Okay, bringing work home on a weeknight is still alright for me to accept. Its shit but I can accept that. But during the weekend? HELLZ TO THE NO!!!!!! I dont need to rest during the weekend is it? I dont have family and friends to hang out with during the weekend is it? I dont have chores to do during the weekend is it??? Madness. The work load is not even light. I have one thing to do but damn a lot to cover and I am on my own in this. Geez.
I was also asked to drive around KL and Selangor to get restaurant contacts and addresses. Erm...ever heard of the internet? I guess I wont mind looking for restaurants if i had a partner. Two or more than two people doing this is not so bad but on my own?? You have got to be effing kidding me right? So, I just gave out nervous laughter and pretended i didnt hear anything. If I have to do this on my own, I'll just do whatever my instinct tells me to. And that means....oh well, nevermind
I know its my job to do this sorta thing but not my own. I mean, come on, want me to die is it? Yes, I know I am being such a diva.

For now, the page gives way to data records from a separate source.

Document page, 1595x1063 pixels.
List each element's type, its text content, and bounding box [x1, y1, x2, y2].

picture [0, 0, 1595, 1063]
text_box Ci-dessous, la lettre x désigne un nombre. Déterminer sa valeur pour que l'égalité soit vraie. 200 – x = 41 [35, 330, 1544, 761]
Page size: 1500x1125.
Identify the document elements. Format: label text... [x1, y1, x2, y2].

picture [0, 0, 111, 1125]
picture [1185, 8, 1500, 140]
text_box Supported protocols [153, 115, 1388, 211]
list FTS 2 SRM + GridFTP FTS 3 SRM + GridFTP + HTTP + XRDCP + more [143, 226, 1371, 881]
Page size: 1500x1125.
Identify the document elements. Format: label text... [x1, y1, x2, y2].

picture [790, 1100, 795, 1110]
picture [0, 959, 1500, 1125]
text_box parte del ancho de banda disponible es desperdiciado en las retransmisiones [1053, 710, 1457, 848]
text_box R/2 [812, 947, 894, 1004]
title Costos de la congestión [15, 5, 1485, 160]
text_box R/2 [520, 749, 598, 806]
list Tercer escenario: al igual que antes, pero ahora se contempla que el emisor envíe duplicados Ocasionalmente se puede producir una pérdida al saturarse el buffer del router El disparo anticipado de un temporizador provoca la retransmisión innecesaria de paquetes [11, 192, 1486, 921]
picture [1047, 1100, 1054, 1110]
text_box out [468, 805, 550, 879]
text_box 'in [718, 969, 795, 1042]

The people there are not that great either. They mostly keep to themselves and hang out with each other except ME!!! Did i do something wrong??? Dont think so. So, i have no one to hang out with and no one to help me out. Sucks big time. This isnt such a big problem anymore because I got used to it. Dont talk to me, I'll be fine
In the past, I've worked in many many places and to be honest, I didnt enjoy most of it. But I still could tolerate and stayed on until it was time to go. Only one place I worked at that I really could not tahan and resigned after 3 days - Watsons. OMG, that was so so so so so bad. This one, is pretty similar. I dunno how long I can tolerate because its only been a week and I have to bring work home every single day. What more 3 months down the line? I dont wanna end up more anti social than i already am. No way!!!
I can tell that I wont have a bright soaring future because of my fussy ways but like in that Daughtry song, "All that I'm after is a life full of laughter". So what if I dont get a glamour job or whatever? I choose to be happy and satisfied.
Dear God, I learned my lesson and will start to think and analyze properly before I take a step into whatever I'll be stepping in. Thanks.